* EXCERPT
• • • •

Associate Justice of the Colorado Supreme Court
- Incumbent
- Assumed office January 1, 2021
- Appointed by: Jared Polis
- Preceded by: Nathan B. Coats

Personal details
- Born: Maria Encarnacion Berkenkotter 1962 or 1963 (age 62–63)
- Education: Western Michigan University (BA) University of Denver (JD)

= Maria Berkenkotter =

American judge (born 1962 or 1963)

Maria Encarnacion Berkenkotter (born 1962 or 1963) is an American lawyer who has served as an associate justice of the Colorado Supreme Court since 2021.

== Education ==

Berkenkotter received a Bachelor of Arts from Western Michigan University in 1984 and a Juris Doctor from the University of Denver College of Law in 1987.

• • • •

* STORED DATA

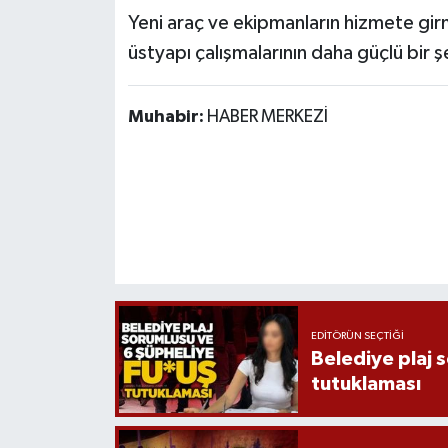
Yeni araç ve ekipmanların hizmete girm
üstyapı çalışmalarının daha güçlü bir 
Muhabir:
HABER MERKEZİ
EDITÖRÜN SEÇTIĞI
Belediye plaj 
tutuklaması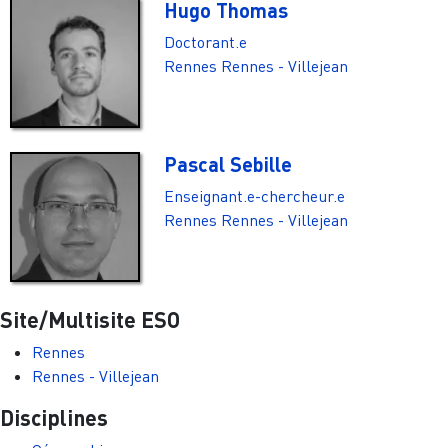
Hugo Thomas
Doctorant.e
Rennes
Rennes - Villejean
Pascal Sebille
Enseignant.e-chercheur.e
Rennes
Rennes - Villejean
Site/Multisite ESO
Rennes
Rennes - Villejean
Disciplines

• • • •

* JOB ITEM
Continue the biography of Colorado Supreme Court justice Maria Berkenkotter, starting after its last sentence.

* ANSWER
== Legal career ==

After graduating law school, she was an associate with Holmes & Starr from 1988 to 1990, she then served as an Assistant Attorney General with the Colorado Attorney General Regulatory Law and Consumer Protection Sections from 1990 to 2000, and then First Assistant Attorney General with the Colorado Attorney General Consumer Protection Section from 2000 to 2006. From 2018 to 2021 she was arbiter with the Judicial Arbiter Group, Inc.

== Judicial career ==

=== State court judicial service ===

Berkenkotter served as a district judge on Boulder County District Court from 2006 to 2017. She became Chief Judge on September 1, 2013 and retired on October 31, 2017.

In April 2016, Berkenkotter sentenced 36 year-old Dynel Lane to 100 years in prison for cutting a baby from a woman's womb.

=== Colorado Supreme Court ===

In May 2018, Berkenkotter was one of three candidates considered to fill the vacancy left by the retirement of Chief Justice Nancy E. Rice. In 2020, she was among three finalists for the Supreme Court. On November 20, 2020, Governor Jared Polis announced Berkenkotter his appointment to the Colorado Supreme Court to replace Justice Nathan B. Coats who retired on January 1, 2021.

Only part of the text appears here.